Priced below the bulk of typical cold-press machines, the $200 VonShef Premium Slow Masticating Juicer certainly plays the role of fancy home juice extractor. It's large, sports a pair of collection cups and spouts, and boasts an eye-catching red paint job. The juicer's tower stands tall and imposing and has at its heart a menacing plastic auger, a drill bit-like piece that pulls in fruit and wrings liquid from produce slowly but with lots of torque.
The Good
The Bad
The Bottom Line
Unfortunately, this kitchen gadget's performance falls short of its imposing profile and grandiose name. First, the VonShef Premium Juicer is a jigsaw puzzle of many parts: eight in all, not counting the main unit that houses the machine's power cord and electric motor. Second, these components must be aligned precisely or they won't fit together. Worst of all, none of the juicer's parts are dishwasher safe, so you'll have to clean the entire contraption by hand. The VonShef Premium's narrow food chute compounds these annoyances because you have to slice and dice produce into small chunks before you juice.

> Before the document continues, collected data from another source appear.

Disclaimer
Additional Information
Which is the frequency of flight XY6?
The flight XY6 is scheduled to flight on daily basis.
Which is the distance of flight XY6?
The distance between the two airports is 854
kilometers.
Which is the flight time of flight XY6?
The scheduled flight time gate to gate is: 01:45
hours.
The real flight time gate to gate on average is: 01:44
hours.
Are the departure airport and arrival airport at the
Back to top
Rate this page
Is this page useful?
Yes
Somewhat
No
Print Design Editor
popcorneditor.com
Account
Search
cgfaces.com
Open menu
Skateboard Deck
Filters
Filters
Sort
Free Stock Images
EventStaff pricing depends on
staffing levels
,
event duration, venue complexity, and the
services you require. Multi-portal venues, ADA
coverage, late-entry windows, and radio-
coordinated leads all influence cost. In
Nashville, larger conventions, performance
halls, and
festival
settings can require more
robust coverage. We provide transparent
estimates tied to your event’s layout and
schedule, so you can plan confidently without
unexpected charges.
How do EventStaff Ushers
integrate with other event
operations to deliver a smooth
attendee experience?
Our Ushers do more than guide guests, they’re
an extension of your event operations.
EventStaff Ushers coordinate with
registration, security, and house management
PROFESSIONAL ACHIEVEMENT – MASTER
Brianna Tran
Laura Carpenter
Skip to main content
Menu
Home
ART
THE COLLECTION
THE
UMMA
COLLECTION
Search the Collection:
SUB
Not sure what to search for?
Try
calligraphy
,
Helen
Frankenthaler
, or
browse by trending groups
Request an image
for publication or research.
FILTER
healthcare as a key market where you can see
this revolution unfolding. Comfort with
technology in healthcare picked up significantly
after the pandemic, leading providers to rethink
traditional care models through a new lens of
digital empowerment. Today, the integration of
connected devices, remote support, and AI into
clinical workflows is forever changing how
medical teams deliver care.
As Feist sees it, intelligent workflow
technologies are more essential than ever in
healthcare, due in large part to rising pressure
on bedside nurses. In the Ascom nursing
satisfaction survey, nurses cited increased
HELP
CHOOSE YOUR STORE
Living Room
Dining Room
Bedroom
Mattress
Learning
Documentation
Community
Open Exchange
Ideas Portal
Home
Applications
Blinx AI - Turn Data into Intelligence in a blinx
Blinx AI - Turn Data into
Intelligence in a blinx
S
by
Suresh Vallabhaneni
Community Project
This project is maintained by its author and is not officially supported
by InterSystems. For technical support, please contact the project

The appliance did remove a decent amount of liquid from fruit and citrus, managing an average extraction of 64.5 percent when processing oranges (which means that 64.5 percent of the orange turned into juice, and the remaining percent was pulp). By contrast, the Omega J8006, a competing cold-press juicer, fared much better here (76.8 percent).
Running leafy and fibrous kale leaves through the VonShef Premium proved to be this machine's undoing. The machine scored a low average kale extraction of 18.6 percent (compared with the Omega's 44.2 percent) and clogged frequently, producing no juice at all.
All of these factors combine to paint a picture of a cold-press juicer that is relatively less expensive than its competition for a reason. For a juice extractor with satisfying results, you'dbe wise to splurge on the $300 (about £210 or AU$410) Omega J8006, which makes more juice, produces less waste, and cleans up with minimal hassle.